Understanding ACID in Database Engineering
In software engineering, ensuring data consistency and reliability is paramount. One foundational concept that helps achieve this is ACID, which stands for Atomicity, Consistency, Isolation, and Durability. ACID properties provide a set of guarantees that define how database transactions should behave to maintain data integrity. In this article, we’ll delve into each ACID property, explain its significance, and provide practical code examples using a popular relational database management system, PostgreSQL.
Transaction
A transaction is a sequence of one or more database operations (such as queries, inserts, updates, or deletes) that are treated as a single, indivisible unit of work. The primary purpose of a transaction is to ensure data integrity by guaranteeing that a series of related database changes either all succeed or all fail, leaving the database in a consistent state.
The lifespan of a transaction refers to the duration during which a transaction is active and can make changes to the database. Transactions have a well-defined beginning and end.
- Start of a Transaction: A transaction begins when it is initiated explicitly by the application or when a specific operation is performed that automatically starts a transaction (e.g., the execution of an SQL statement like
BEGIN
orSTART TRANSACTION
). - Execution of Database Operations: During its lifespan, a transaction can execute various database operations. These operations can include reading data from the database, modifying existing data, or adding new data.
- End of a Transaction: A transaction ends when one of the following occurs:
- A successful completion: If all database operations within the transaction are executed successfully, the transaction is typically committed. Committing a transaction makes all its changes permanent and durable in the database.
- An error or failure: If any operation within the transaction encounters an error or failure, the transaction is rolled back. Rolling back a transaction ensures that none of its changes are applied to the database, leaving it in its original state.

◆ ◆ ◆

▶ **Directions for this task**
Pull from the ACID article the passage running from "- End of a Transaction: A" to "in the database.", copied word for word. Rely only on the ACID article above.

▶ **Dataset extract**
◆ ◆ ◆

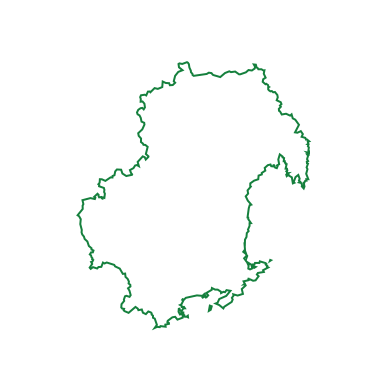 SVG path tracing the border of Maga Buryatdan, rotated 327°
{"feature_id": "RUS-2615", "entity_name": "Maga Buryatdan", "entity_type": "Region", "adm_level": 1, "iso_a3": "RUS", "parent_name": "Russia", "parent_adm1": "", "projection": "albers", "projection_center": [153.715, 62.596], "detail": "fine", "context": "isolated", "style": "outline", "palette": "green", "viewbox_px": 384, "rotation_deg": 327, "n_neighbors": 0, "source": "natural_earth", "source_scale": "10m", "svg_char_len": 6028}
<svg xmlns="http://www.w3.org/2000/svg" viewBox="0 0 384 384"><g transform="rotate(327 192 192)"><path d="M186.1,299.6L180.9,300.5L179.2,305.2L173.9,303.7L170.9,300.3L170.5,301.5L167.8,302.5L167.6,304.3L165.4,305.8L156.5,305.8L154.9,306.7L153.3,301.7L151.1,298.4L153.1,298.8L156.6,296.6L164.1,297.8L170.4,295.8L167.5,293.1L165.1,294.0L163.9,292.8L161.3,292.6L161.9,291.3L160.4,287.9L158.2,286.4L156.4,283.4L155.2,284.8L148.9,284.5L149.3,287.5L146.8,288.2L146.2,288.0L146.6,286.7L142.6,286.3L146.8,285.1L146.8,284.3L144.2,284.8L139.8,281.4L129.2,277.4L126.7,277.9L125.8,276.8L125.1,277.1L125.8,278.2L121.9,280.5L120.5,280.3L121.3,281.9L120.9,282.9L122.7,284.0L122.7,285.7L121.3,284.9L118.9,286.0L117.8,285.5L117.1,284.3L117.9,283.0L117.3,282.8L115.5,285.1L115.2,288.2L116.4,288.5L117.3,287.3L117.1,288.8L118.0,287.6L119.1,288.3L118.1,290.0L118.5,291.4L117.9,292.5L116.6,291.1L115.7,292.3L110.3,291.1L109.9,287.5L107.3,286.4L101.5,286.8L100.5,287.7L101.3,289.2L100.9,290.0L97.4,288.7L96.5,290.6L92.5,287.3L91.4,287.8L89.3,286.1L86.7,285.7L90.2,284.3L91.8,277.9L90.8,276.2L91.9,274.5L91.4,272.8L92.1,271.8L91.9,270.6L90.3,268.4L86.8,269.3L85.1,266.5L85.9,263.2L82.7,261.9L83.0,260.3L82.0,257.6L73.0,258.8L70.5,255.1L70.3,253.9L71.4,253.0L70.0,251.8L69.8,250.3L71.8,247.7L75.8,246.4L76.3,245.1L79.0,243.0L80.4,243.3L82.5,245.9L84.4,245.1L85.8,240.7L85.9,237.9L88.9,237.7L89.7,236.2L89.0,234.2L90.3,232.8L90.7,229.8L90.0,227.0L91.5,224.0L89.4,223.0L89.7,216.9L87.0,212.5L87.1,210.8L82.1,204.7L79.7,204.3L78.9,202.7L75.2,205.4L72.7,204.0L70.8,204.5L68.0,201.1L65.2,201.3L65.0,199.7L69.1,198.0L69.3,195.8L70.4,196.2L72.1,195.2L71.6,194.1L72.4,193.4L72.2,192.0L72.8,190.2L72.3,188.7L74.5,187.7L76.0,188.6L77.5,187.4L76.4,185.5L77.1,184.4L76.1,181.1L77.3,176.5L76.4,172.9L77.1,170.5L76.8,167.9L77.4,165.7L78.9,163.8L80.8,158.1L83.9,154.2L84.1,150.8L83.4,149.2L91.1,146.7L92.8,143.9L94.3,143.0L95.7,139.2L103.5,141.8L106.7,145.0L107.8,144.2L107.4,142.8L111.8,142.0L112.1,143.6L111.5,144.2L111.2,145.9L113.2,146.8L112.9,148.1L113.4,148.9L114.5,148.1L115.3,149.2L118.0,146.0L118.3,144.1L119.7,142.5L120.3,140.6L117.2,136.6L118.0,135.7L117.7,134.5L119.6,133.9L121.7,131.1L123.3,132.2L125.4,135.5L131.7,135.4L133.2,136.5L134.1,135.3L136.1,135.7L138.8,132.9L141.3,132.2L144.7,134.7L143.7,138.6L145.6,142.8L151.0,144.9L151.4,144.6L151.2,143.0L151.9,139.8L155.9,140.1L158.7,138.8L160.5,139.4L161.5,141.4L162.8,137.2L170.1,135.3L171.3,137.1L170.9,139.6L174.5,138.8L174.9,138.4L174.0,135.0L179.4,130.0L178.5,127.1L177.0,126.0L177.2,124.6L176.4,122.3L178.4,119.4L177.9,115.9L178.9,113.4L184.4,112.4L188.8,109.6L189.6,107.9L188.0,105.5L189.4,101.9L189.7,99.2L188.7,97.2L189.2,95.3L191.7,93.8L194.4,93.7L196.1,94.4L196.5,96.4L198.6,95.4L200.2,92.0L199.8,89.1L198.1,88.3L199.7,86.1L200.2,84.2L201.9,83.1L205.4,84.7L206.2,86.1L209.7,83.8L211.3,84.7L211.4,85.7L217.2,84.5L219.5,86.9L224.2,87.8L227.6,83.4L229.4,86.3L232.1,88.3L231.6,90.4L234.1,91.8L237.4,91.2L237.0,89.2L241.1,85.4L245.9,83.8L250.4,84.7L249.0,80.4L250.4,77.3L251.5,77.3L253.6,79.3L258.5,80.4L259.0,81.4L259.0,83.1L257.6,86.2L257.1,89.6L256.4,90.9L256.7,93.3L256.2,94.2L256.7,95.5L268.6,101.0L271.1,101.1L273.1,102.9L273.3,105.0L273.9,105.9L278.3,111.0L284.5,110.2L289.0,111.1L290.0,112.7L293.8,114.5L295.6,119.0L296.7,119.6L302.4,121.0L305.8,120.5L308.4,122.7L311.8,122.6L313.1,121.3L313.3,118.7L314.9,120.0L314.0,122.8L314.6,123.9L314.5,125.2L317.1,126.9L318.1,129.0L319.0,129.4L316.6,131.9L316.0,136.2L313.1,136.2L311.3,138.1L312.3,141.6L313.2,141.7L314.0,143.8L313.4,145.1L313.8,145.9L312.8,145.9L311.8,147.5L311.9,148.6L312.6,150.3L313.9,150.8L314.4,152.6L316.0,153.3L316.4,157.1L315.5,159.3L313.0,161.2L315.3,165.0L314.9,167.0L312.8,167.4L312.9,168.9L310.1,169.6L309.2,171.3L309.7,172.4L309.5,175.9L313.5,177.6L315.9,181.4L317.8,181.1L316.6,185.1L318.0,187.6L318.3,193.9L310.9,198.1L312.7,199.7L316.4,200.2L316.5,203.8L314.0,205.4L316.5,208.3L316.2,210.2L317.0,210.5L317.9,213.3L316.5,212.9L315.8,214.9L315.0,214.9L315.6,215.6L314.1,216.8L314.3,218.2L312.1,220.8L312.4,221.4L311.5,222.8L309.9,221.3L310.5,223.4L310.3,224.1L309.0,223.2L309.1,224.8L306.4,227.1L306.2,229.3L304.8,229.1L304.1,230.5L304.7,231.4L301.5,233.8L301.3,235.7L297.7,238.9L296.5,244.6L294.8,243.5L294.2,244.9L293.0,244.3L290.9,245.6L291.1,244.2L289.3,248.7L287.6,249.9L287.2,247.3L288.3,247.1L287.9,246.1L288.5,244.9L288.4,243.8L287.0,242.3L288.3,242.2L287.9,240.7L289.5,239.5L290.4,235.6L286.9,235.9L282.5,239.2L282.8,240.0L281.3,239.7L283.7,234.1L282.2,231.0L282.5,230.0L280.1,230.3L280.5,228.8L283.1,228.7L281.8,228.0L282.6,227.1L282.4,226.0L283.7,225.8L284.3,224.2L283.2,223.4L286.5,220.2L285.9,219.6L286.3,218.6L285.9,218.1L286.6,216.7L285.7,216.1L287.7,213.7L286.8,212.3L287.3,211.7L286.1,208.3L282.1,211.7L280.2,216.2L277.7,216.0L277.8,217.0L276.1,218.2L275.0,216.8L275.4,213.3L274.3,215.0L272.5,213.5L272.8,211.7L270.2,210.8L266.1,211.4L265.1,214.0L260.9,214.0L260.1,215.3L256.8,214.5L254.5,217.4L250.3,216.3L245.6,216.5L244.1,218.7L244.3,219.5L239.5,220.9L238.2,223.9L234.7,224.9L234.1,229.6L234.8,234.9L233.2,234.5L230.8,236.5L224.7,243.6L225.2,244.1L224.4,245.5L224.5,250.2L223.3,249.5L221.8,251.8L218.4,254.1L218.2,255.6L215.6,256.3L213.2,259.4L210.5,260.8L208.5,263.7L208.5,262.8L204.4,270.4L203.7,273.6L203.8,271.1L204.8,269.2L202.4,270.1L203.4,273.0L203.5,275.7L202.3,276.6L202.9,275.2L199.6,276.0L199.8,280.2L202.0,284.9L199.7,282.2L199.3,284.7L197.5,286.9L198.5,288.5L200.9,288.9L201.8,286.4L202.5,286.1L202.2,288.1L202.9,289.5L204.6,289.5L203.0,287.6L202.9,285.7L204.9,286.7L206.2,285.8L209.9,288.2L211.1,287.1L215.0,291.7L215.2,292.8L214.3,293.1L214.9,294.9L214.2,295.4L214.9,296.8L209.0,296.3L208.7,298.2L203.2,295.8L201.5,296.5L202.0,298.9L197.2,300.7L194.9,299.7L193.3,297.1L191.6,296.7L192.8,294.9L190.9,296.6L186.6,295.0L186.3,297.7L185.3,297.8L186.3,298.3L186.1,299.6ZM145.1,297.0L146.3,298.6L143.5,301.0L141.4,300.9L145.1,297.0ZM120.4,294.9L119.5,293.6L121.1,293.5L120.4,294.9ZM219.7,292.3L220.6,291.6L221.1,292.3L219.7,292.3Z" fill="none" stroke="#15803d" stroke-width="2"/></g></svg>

◆ ◆ ◆

▶ **Solution for this task**
- End of a Transaction: A transaction ends when one of the following occurs:
- A successful completion: If all database operations within the transaction are executed successfully, the transaction is typically committed. Committing a transaction makes all its changes permanent and durable in the database.